The Trailing of the Sheep Festival has been held in Sun Valley every year since 1997 but its roots are far older than that. This has been sheep land since John Hailey first brought his flock here in the 1860s. Land of the Basques, who were emigrated here in droves to work as herders and never went back home.
The parade of sheep through the center of Ketchum was the culmination of the four-day festival; other events included a Sheep Dog Championship, a Folklife Fair, lamb cooking classes, lamb tastings, sheep photography classes, lectures about sheep, traditional dancing… and did I mention anything about admiring sheep or eating lamb? Because there was a lot of it. We participated in everything, but will focus first on the parade which marked the festival’s end.
Long before the Trailing of the Sheep became an official event and captured Ketchum’s heart, it was something of a nuisance.
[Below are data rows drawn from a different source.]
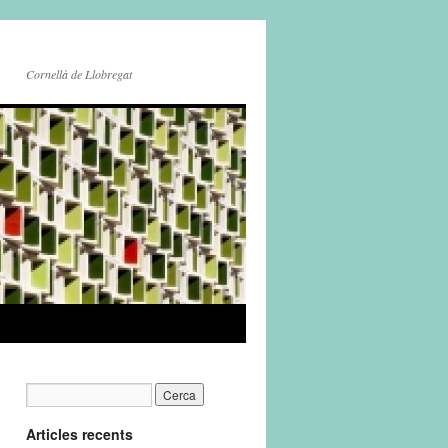
Cornellà de Llobregat
Articles recents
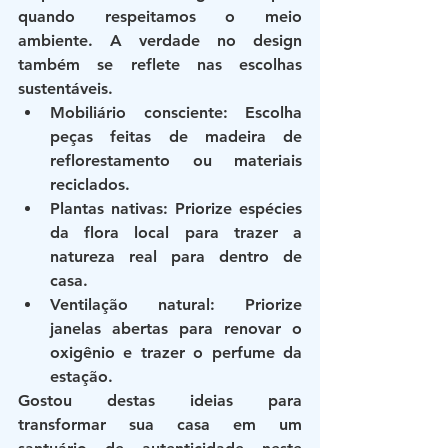
quando respeitamos o meio 
ambiente. A verdade no design 
também se reflete nas escolhas 
sustentáveis.
Mobiliário consciente
: Escolha 
peças feitas de madeira de 
reflorestamento ou materiais 
reciclados.
Plantas nativas
: Priorize espécies 
da flora local para trazer a 
natureza real para dentro de 
casa.
Ventilação natural
: Priorize 
janelas abertas para renovar o 
oxigênio e trazer o perfume da 
estação.
Gostou destas ideias para 
transformar sua casa em um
Festival or not, those sheep still came through town at the end of every summer on the way to their winter feeding grounds. But turning it into a celebration made all the difference in public opinion. Where homeowners once grumbled about trampled flowerbeds and streets smeared with sheep poop, now they cock their heads nostalgically to the side and congratulate each other on their shared heritage.
On their way into town for this year’s parade, the sheep had ended up on the wrong trail, delaying their appearance for about 30 minutes. So the rest of the parade walked very slowly through town — a group of girl scouts, then traditionally-dressed Peruvians, who have replaced the Basques as the region’s imported shepherds du jour. It would have been dull, if not for the parade’s Master of Ceremony, who kept the jokes coming at a rapid-fire pace, some of them hilariously off-color for such a community-oriented event. I mentioned to Jürgen that the MC must have been a stand-up before this gig, and a woman standing behind us confirmed that he was.
Eventually, the sheep found the right path and came storming through Ketchum. It was over almost before it began, but the brief minutes that they were running past us were exhilarating. Sheep are skittish by nature, and running through a relatively narrow corridor of people had them in full-on panic mode. A priest was standing in the center of the Wool Storm, blessing the terrified creatures with holy water.
Our day ended in a field just south of Ketchum, where the weary sheep were finally allowed to rest under the ever-watchful gaze of their Pyrenees guard dogs. They would sleep here before continuing their southward journey on the next day. Different groups began arriving to the field; a Basque Dancing troupe from Boise, Polish Sheep Herders from Chicago, the ranchers and their friends. It was a surreal end to a strange and wonderful festival.